**What is being asked:**
Print what the records say exactly, and omit the pictures.

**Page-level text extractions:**
┌────────

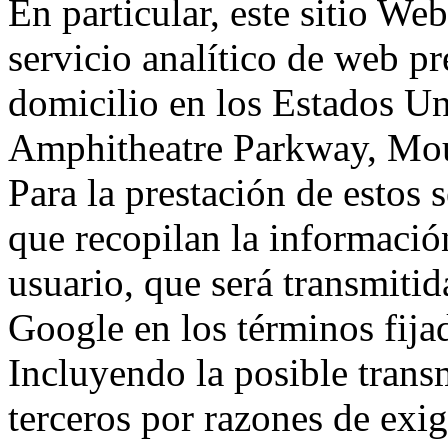
En particular, este sitio We
servicio analítico de web p
domicilio en los Estados Un
Amphitheatre Parkway, Mou
Para la prestación de estos s
que recopilan la información
usuario, que será transmitid
Google en los términos fij
Incluyendo la posible trans
terceros por razones de exi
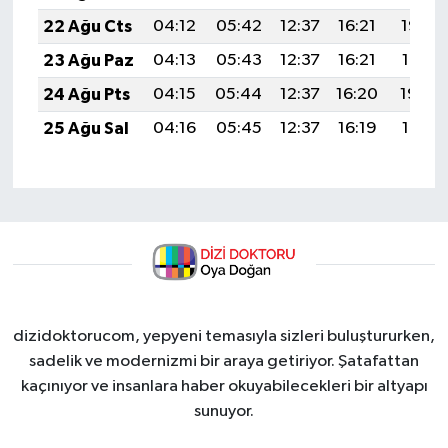
22 Ağu Cts
04:12
05:42
12:37
16:21
19:23
23 Ağu Paz
04:13
05:43
12:37
16:21
19:21
24 Ağu Pts
04:15
05:44
12:37
16:20
19:20
25 Ağu Sal
04:16
05:45
12:37
16:19
19:18
dizidoktorucom, yepyeni temasıyla sizleri buluştururken,
sadelik ve modernizmi bir araya getiriyor. Şatafattan
kaçınıyor ve insanlara haber okuyabilecekleri bir altyapı
sunuyor.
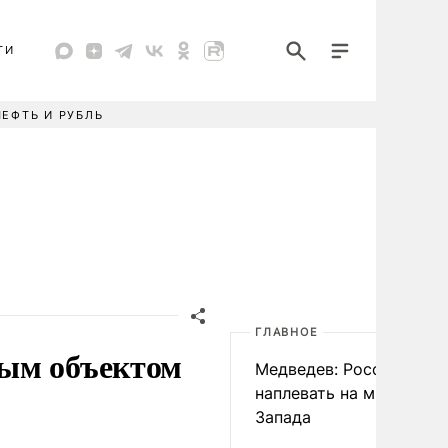
ТИ
НЕФТЬ И РУБЛЬ
ГЛАВНОЕ
ным объектом
Медведев: России
наплевать на мнение
Запада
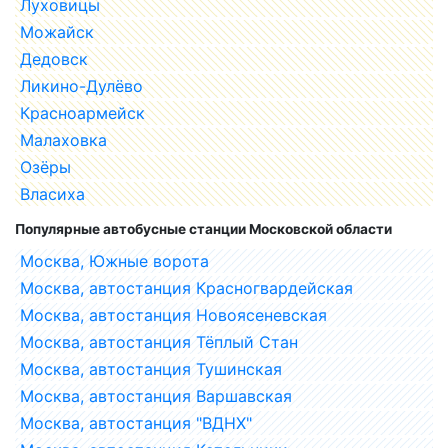
Луховицы
Можайск
Дедовск
Ликино-Дулёво
Красноармейск
Малаховка
Озёры
Власиха
Популярные автобусные станции Московской области
Москва, Южные ворота
Москва, автостанция Красногвардейская
Москва, автостанция Новоясеневская
Москва, автостанция Тёплый Стан
Москва, автостанция Тушинская
Москва, автостанция Варшавская
Москва, автостанция "ВДНХ"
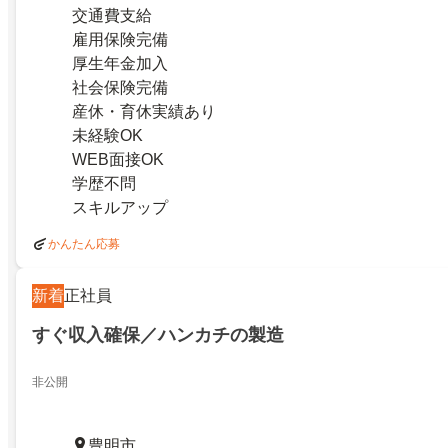
交通費支給
雇用保険完備
厚生年金加入
社会保険完備
産休・育休実績あり
未経験OK
WEB面接OK
学歴不問
スキルアップ
かんたん応募
新着
正社員
すぐ収入確保／ハンカチの製造
非公開
豊明市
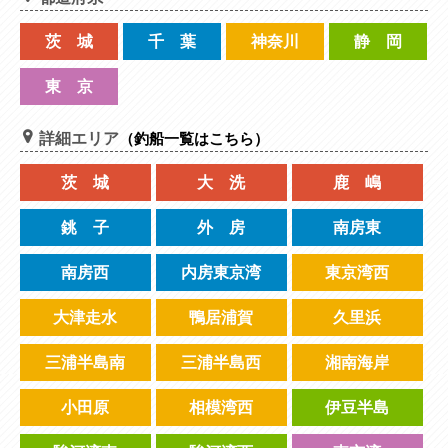
茨 城
千 葉
神奈川
静 岡
東 京
詳細エリア
（釣船一覧はこちら）
茨 城
大 洗
鹿 嶋
銚 子
外 房
南房東
南房西
内房東京湾
東京湾西
大津走水
鴨居浦賀
久里浜
三浦半島南
三浦半島西
湘南海岸
小田原
相模湾西
伊豆半島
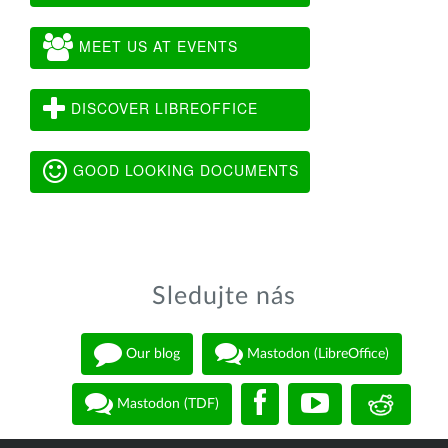
MEET US AT EVENTS
DISCOVER LIBREOFFICE
GOOD LOOKING DOCUMENTS
Sledujte nás
Our blog
Mastodon (LibreOffice)
Mastodon (TDF)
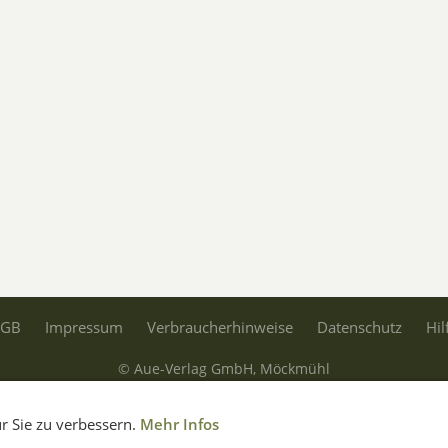
AGB
Impressum
Verbraucherhinweise
Datenschutz
Hil
© Aue-Verlag GmbH, Möckmühl
Verträge widerrufen
r Sie zu verbessern.
Mehr Infos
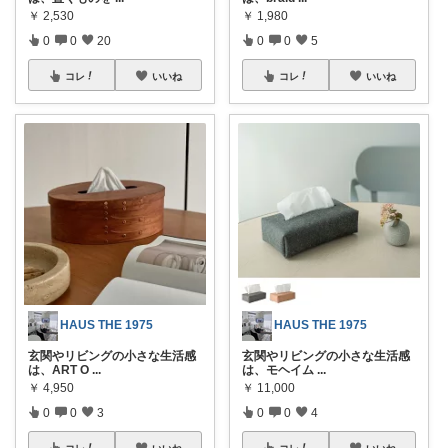
￥
2,530
￥
1,980
0
0
20
0
0
5
コレ
いいね
コレ
いいね
HAUS THE 1975
HAUS THE 1975
玄関やリビングの小さな生活感
玄関やリビングの小さな生活感
は、ART O
...
は、モヘイム
...
￥
4,950
￥
11,000
0
0
3
0
0
4
コレ
いいね
コレ
いいね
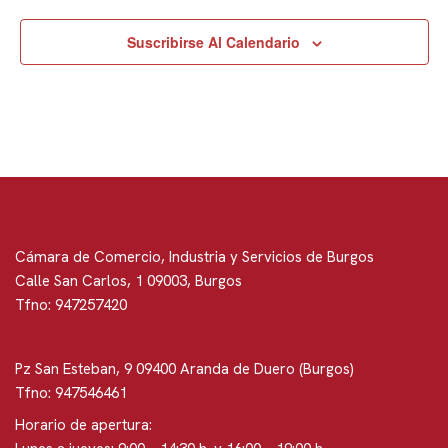
Suscribirse Al Calendario
Cámara de Comercio, Industria y Servicios de Burgos
Calle San Carlos, 1 09003, Burgos
Tfno: 947257420
Pz San Esteban, 9 09400 Aranda de Duero (Burgos)
Tfno: 947546461
Horario de apertura:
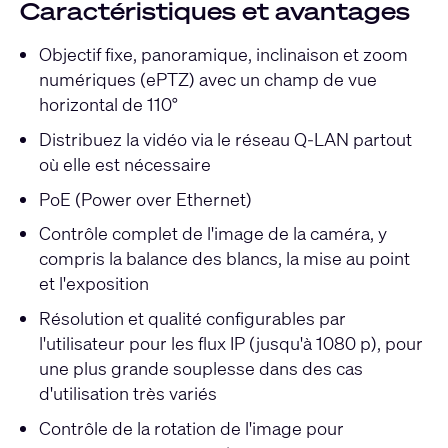
Caractéristiques et avantages
Objectif fixe, panoramique, inclinaison et zoom
numériques (ePTZ) avec un champ de vue
horizontal de 110°
Distribuez la vidéo via le réseau Q-LAN partout
où elle est nécessaire
PoE (Power over Ethernet)
Contrôle complet de l'image de la caméra, y
compris la balance des blancs, la mise au point
et l'exposition
Résolution et qualité configurables par
l'utilisateur pour les flux IP (jusqu'à 1080 p), pour
une plus grande souplesse dans des cas
d'utilisation très variés
Contrôle de la rotation de l'image pour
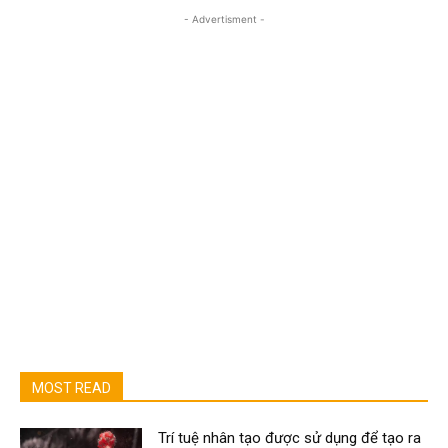
- Advertisment -
MOST READ
Trí tuệ nhân tạo được sử dụng để tạo ra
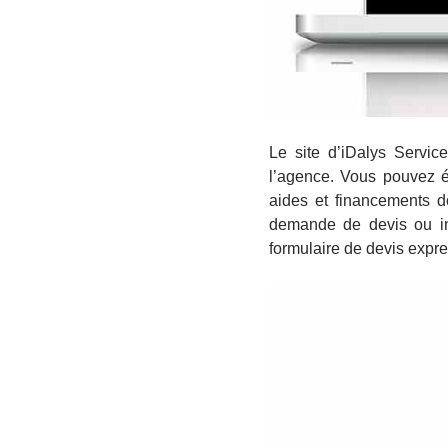
Le site d’iDalys Servic
l’agence. Vous pouvez é
aides et financements d
demande de devis ou int
formulaire de devis expre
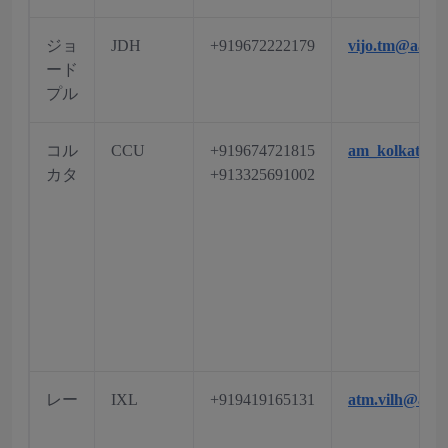
ジョ
JDH
+919672222179
vijo.tm@aai.a
ード
プル
コル
CCU
+919674721815
am_kolkata@a
カタ
+913325691002
レー
IXL
+919419165131
atm.vilh@aai.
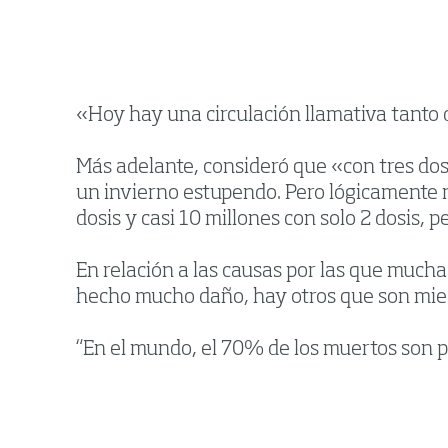
«Hoy hay una circulación llamativa tanto d
Más adelante, consideró que «con tres dosis
un invierno estupendo. Pero lógicamente 
dosis y casi 10 millones con solo 2 dosis, 
En relación a las causas por las que much
hecho mucho daño, hay otros que son mied
“En el mundo, el 70% de los muertos son p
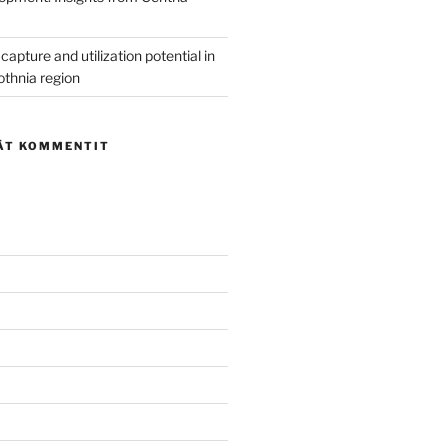
capture and utilization potential in
othnia region
ÄT KOMMENTIT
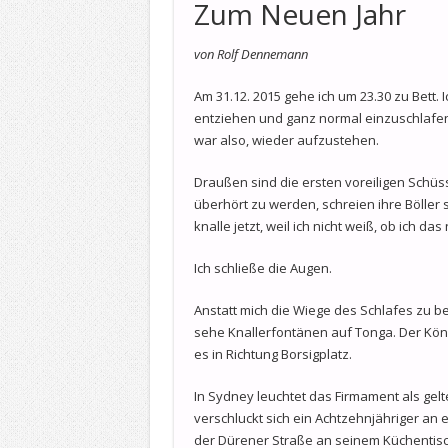
Zum Neuen Jahr
von Rolf Dennemann
Am 31.12. 2015 gehe ich um 23.30 zu Bett. 
entziehen und ganz normal einzuschlafen
war also, wieder aufzustehen.
Draußen sind die ersten voreiligen Schüss
überhört zu werden, schreien ihre Böller sc
knalle jetzt, weil ich nicht weiß, ob ich da
Ich schließe die Augen.
Anstatt mich die Wiege des Schlafes zu be
sehe Knallerfontänen auf Tonga. Der Köni
es in Richtung Borsigplatz.
In Sydney leuchtet das Firmament als gel
verschluckt sich ein Achtzehnjähriger an ei
der Dürener Straße an seinem Küchentisch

└────────

**Expected output:**
En particular, este sitio We
servicio analítico de web p
domicilio en los Estados Un
Amphitheatre Parkway, Mou
Para la prestación de estos s
que recopilan la información
usuario, que será transmitid
Google en los términos fij
Incluyendo la posible trans
terceros por razones de exi
22 Ağu Cts
04:12
05:42
12:37
16:21
19:23
23 Ağu Paz
04:13
05:43
12:37
16:21
19:21
24 Ağu Pts
04:15
05:44
12:37
16:20
19:20
25 Ağu Sal
04:16
05:45
12:37
16:19
19:18
dizidoktorucom, yepyeni temasıyla sizleri buluştururken,
sadelik ve modernizmi bir araya getiriyor. Şatafattan
kaçınıyor ve insanlara haber okuyabilecekleri bir altyapı
sunuyor.
ТИ
НЕФТЬ И РУБЛЬ
ГЛАВНОЕ
ным объектом
Медведев: России
наплевать на мнение
Запада
Луховицы
Можайск
Дедовск
Ликино-Дулёво
Красноармейск
Малаховка
Озёры
Власиха
Популярные автобусные станции Московской области
Москва, Южные ворота
Москва, автостанция Красногвардейская
Москва, автостанция Новоясеневская
Москва, автостанция Тёплый Стан
Москва, автостанция Тушинская
Москва, автостанция Варшавская
Москва, автостанция "ВДНХ"
交通費支給
雇用保険完備
厚生年金加入
社会保険完備
産休・育休実績あり
未経験OK
WEB面接OK
学歴不問
スキルアップ
かんたん応募
新着
正社員
すぐ収入確保／ハンカチの製造
非公開
豊明市
茨 城
千 葉
神奈川
静 岡
東 京
詳細エリア
（釣船一覧はこちら）
茨 城
大 洗
鹿 嶋
銚 子
外 房
南房東
南房西
内房東京湾
東京湾西
大津走水
鴨居浦賀
久里浜
三浦半島南
三浦半島西
湘南海岸
小田原
相模湾西
伊豆半島
MEET US AT EVENTS
DISCOVER LIBREOFFICE
GOOD LOOKING DOCUMENTS
Sledujte nás
Our blog
Mastodon (LibreOffice)
Mastodon (TDF)
AGB
Impressum
Verbraucherhinweise
Datenschutz
Hil
© Aue-Verlag GmbH, Möckmühl
Verträge widerrufen
r Sie zu verbessern.
Mehr Infos
￥
2,530
￥
1,980
0
0
20
0
0
5
コレ
いいね
コレ
いいね
HAUS THE 1975
HAUS THE 1975
玄関やリビングの小さな生活感
玄関やリビングの小さな生活感
は、ART O
...
は、モヘイム
...
￥
4,950
￥
11,000
0
0
3
0
0
4
コレ
いいね
コレ
いいね
Suscribirse Al Calendario
Cámara de Comercio, Industria y Servicios de Burgos
Calle San Carlos, 1 09003, Burgos
Tfno: 947257420
Pz San Esteban, 9 09400 Aranda de Duero (Burgos)
Tfno: 947546461
Horario de apertura:
Caractéristiques et avantages
Objectif fixe, panoramique, inclinaison et zoom
numériques (ePTZ) avec un champ de vue
horizontal de 110°
Distribuez la vidéo via le réseau Q-LAN partout
où elle est nécessaire
PoE (Power over Ethernet)
Contrôle complet de l'image de la caméra, y
compris la balance des blancs, la mise au point
et l'exposition
Résolution et qualité configurables par
l'utilisateur pour les flux IP (jusqu'à 1080 p), pour
une plus grande souplesse dans des cas
d'utilisation très variés
Contrôle de la rotation de l'image pour
- Advertisment -
MOST READ
Trí tuệ nhân tạo được sử dụng để tạo ra
Le site d’iDalys Servic
l’agence. Vous pouvez é
aides et financements d
demande de devis ou int
formulaire de devis expre
ジョ
JDH
+919672222179
vijo.tm@aai.a
ード
プル
コル
CCU
+919674721815
am_kolkata@a
カタ
+913325691002
レー
IXL
+919419165131
atm.vilh@aai.
«Hoy hay una circulación llamativa tanto d
Más adelante, consideró que «con tres dosis
un invierno estupendo. Pero lógicamente 
dosis y casi 10 millones con solo 2 dosis, 
En relación a las causas por las que much
hecho mucho daño, hay otros que son mied
“En el mundo, el 70% de los muertos son p
capture and utilization potential in
othnia region
ÄT KOMMENTIT
Zum Neuen Jahr
von Rolf Dennemann
Am 31.12. 2015 gehe ich um 23.30 zu Bett. 
entziehen und ganz normal einzuschlafen
war also, wieder aufzustehen.
Draußen sind die ersten voreiligen Schüss
überhört zu werden, schreien ihre Böller sc
knalle jetzt, weil ich nicht weiß, ob ich da
Ich schließe die Augen.
Anstatt mich die Wiege des Schlafes zu be
sehe Knallerfontänen auf Tonga. Der Köni
es in Richtung Borsigplatz.
In Sydney leuchtet das Firmament als gel
verschluckt sich ein Achtzehnjähriger an ei
der Dürener Straße an seinem Küchentisch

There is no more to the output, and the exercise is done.